Republican state Sen. Jim Abeler of Anoka told the crowd that he's planning an effort to oust Democratic Gov. Tim Walz's health commissioner, Jan Malcolm.
Rally attendee Nancy Schwartz from Inver Grove Heights said she won't consider getting vaccinated.
She said she was concerned about mask mandates and other COVID-19 precautions at schools as the more contagious delta variant of the coronavirus circulates in Minnesota.
Schwartz said she didn't think COVID-19 was as dangerous to her family as vaccines.
"There's COVID, it might be a little bit more dangerous for some people. There are treatments available, and we feel confident that we have our health and we can overcome it," she said.
Gov. Tim Walz disputed that during a visit to the state fair earlier Saturday.

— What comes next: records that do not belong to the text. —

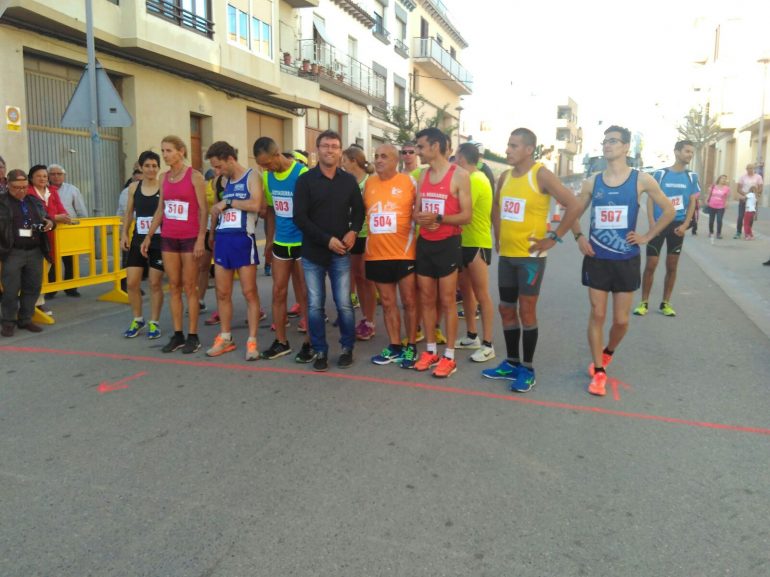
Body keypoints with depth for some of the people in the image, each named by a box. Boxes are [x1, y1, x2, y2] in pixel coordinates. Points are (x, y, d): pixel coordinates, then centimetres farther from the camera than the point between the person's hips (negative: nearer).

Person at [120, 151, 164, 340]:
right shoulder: (134, 187, 6)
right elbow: (129, 213, 13)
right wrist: (124, 234, 6)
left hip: (158, 241, -4)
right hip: (138, 240, 4)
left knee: (155, 283, 3)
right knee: (131, 283, 3)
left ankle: (154, 322, 17)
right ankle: (137, 320, 22)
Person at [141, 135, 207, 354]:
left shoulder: (194, 176, -6)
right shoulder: (164, 178, 10)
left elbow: (203, 210, -9)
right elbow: (160, 210, 16)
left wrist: (201, 239, -16)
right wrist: (148, 236, 13)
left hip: (189, 238, -5)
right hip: (168, 238, 5)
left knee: (189, 287, -1)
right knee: (173, 287, 7)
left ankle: (193, 336, 7)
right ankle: (177, 335, 14)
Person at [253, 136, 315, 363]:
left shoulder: (302, 173, -16)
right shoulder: (267, 176, 4)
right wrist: (271, 237, 15)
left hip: (303, 242, -6)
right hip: (281, 242, 6)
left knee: (305, 294, 3)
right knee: (278, 291, 8)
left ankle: (309, 343, 14)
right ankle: (281, 341, 20)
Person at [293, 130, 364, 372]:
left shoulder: (349, 180, 7)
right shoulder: (305, 180, -1)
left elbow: (358, 210, 14)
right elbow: (299, 217, -8)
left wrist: (354, 231, -7)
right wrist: (327, 239, -15)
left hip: (340, 253, 1)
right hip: (312, 253, -1)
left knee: (344, 304, 2)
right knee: (315, 305, 3)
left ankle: (347, 347, 19)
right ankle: (320, 351, 16)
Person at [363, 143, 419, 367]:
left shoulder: (409, 181, -4)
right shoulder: (369, 183, 8)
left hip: (404, 252, -4)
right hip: (376, 254, 4)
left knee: (409, 301, 5)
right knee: (387, 302, 11)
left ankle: (411, 347, 18)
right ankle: (394, 346, 23)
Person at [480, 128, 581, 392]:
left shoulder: (541, 175, -12)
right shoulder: (505, 177, 8)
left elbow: (573, 206, -15)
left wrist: (554, 238, -14)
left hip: (530, 255, -7)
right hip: (506, 254, 7)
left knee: (526, 310, -2)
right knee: (506, 309, 11)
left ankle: (527, 369, 11)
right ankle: (511, 363, 25)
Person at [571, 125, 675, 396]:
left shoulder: (641, 180, -5)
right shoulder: (592, 182, 2)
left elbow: (669, 210, 2)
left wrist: (647, 236, -3)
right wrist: (578, 237, -2)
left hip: (626, 259, -1)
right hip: (596, 258, 1)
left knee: (621, 319, 5)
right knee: (597, 314, 2)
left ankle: (608, 352, 36)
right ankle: (598, 371, 14)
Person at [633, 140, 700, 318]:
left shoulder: (692, 177, 5)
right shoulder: (660, 174, -2)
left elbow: (692, 203, 6)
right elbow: (650, 199, -2)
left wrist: (685, 225, -7)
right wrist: (652, 224, -11)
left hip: (677, 225, 3)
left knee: (672, 266, 7)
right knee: (650, 265, -3)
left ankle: (665, 303, 18)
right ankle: (644, 303, 7)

"The science is solid behind this," he said of COVID-19 vaccines. "These vaccines have now been given over a billion times. They are incredibly safe. The delta variant is dangerous, and the more people that get vaccinated, the more things like the State Fair we can do."
A spokesperson for Walz said more than 400 people had gotten COVID-19 vaccine shots during the first two days of the fair.
At last report on Friday, the Minnesota Department of Health said nearly 3.3 million state residents have gotten at least one dose of a COVID-19 vaccine. That's close to 60 percent of the state's total population, and more than 70 percent of Minnesota's vaccine-eligible 12-and-older residents.